## Task prompt
Below this line is a set of entries; quote exactly the lines from the line that contains "X330200Y556260D03*" to the line that contains "X261620Y223520D03*", both lines included.

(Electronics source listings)
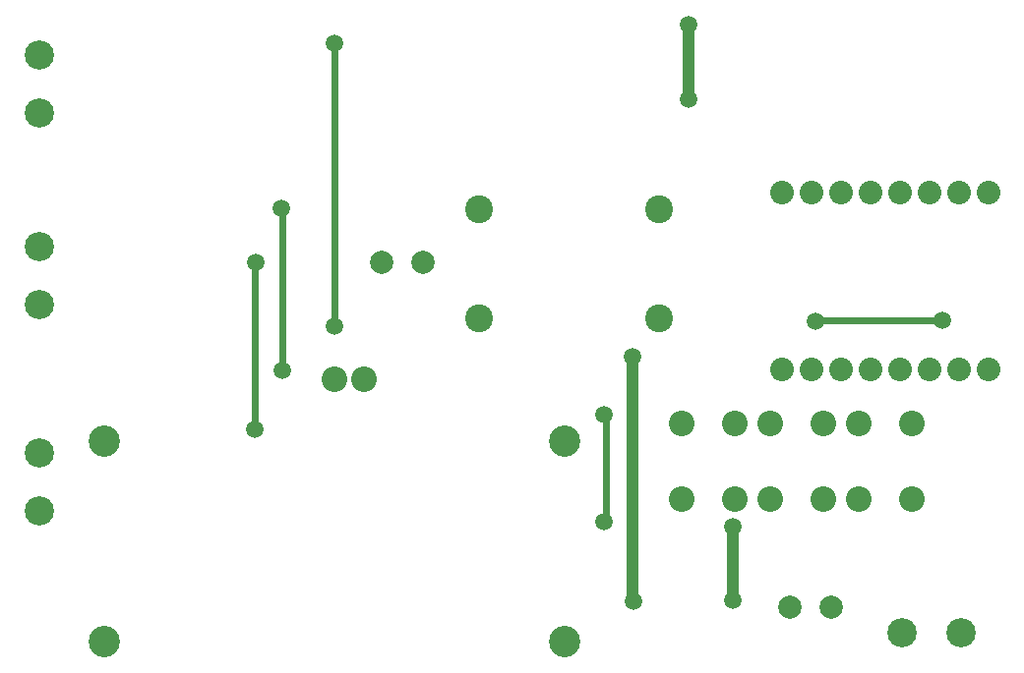
<source format=gbr>
G04 EAGLE Gerber RS-274X export*
G75*
%MOMM*%
%FSLAX34Y34*%
%LPD*%
%INBottom Copper*%
%IPPOS*%
%AMOC8*
5,1,8,0,0,1.08239X$1,22.5*%
G01*
%ADD10C,2.012800*%
%ADD11C,2.216000*%
%ADD12C,2.700000*%
%ADD13C,2.400000*%
%ADD14C,2.040000*%
%ADD15C,2.520800*%
%ADD16C,1.500000*%
%ADD17C,1.016000*%
%ADD18C,0.609600*%


D10*
X722630Y69850D03*
X758190Y69850D03*
X370840Y367030D03*
X406400Y367030D03*
D11*
X355600Y266700D03*
X330200Y266700D03*
X827064Y228273D03*
X827064Y163249D03*
X781852Y228273D03*
X781852Y163249D03*
X750864Y228273D03*
X750864Y163249D03*
X705652Y228273D03*
X705652Y163249D03*
X674664Y228273D03*
X674664Y163249D03*
X629452Y228273D03*
X629452Y163249D03*
D12*
X528320Y213360D03*
X528320Y40640D03*
X132080Y40640D03*
X132080Y213360D03*
D13*
X609600Y412750D03*
X609600Y318770D03*
X454660Y318770D03*
X454660Y412750D03*
D14*
X893201Y274778D03*
X867801Y274778D03*
X842401Y274778D03*
X817001Y274778D03*
X791601Y274778D03*
X766201Y274778D03*
X740801Y274778D03*
X715401Y274778D03*
X715401Y427178D03*
X740801Y427178D03*
X766201Y427178D03*
X791601Y427178D03*
X817001Y427178D03*
X842401Y427178D03*
X867801Y427178D03*
X893201Y427178D03*
D15*
X819404Y48260D03*
X869696Y48260D03*
X76200Y202946D03*
X76200Y152654D03*
X76200Y380746D03*
X76200Y330454D03*
X76200Y545846D03*
X76200Y495554D03*
D16*
X588010Y74930D03*
D17*
X586740Y76200D02*
X586740Y285750D01*
X586740Y76200D02*
X588010Y74930D01*
D16*
X586740Y285750D03*
X673100Y76200D03*
D17*
X673100Y139700D01*
D16*
X673100Y139700D03*
X635000Y508000D03*
D17*
X635000Y571840D01*
D16*
X635000Y571840D03*
X330200Y312420D03*
D18*
X330200Y556260D01*
D16*
X330200Y556260D03*
X562610Y143510D03*
D18*
X563880Y144780D02*
X563880Y234950D01*
X563880Y144780D02*
X562610Y143510D01*
X563880Y234950D02*
X562610Y236220D01*
D16*
X562610Y236220D03*
X853440Y317500D03*
D18*
X745490Y317500D01*
X744220Y316230D01*
D16*
X744220Y316230D03*
X261620Y223520D03*
D18*
X261620Y365760D01*
X262890Y367030D01*
D16*
X262890Y367030D03*
X285750Y274320D03*
D18*
X285750Y412750D01*
X284480Y414020D01*
D16*
X284480Y414020D03*
M02*

</source>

## Solution below
X330200Y556260D03*
X562610Y143510D03*
D18*
X563880Y144780D02*
X563880Y234950D01*
X563880Y144780D02*
X562610Y143510D01*
X563880Y234950D02*
X562610Y236220D01*
D16*
X562610Y236220D03*
X853440Y317500D03*
D18*
X745490Y317500D01*
X744220Y316230D01*
D16*
X744220Y316230D03*
X261620Y223520D03*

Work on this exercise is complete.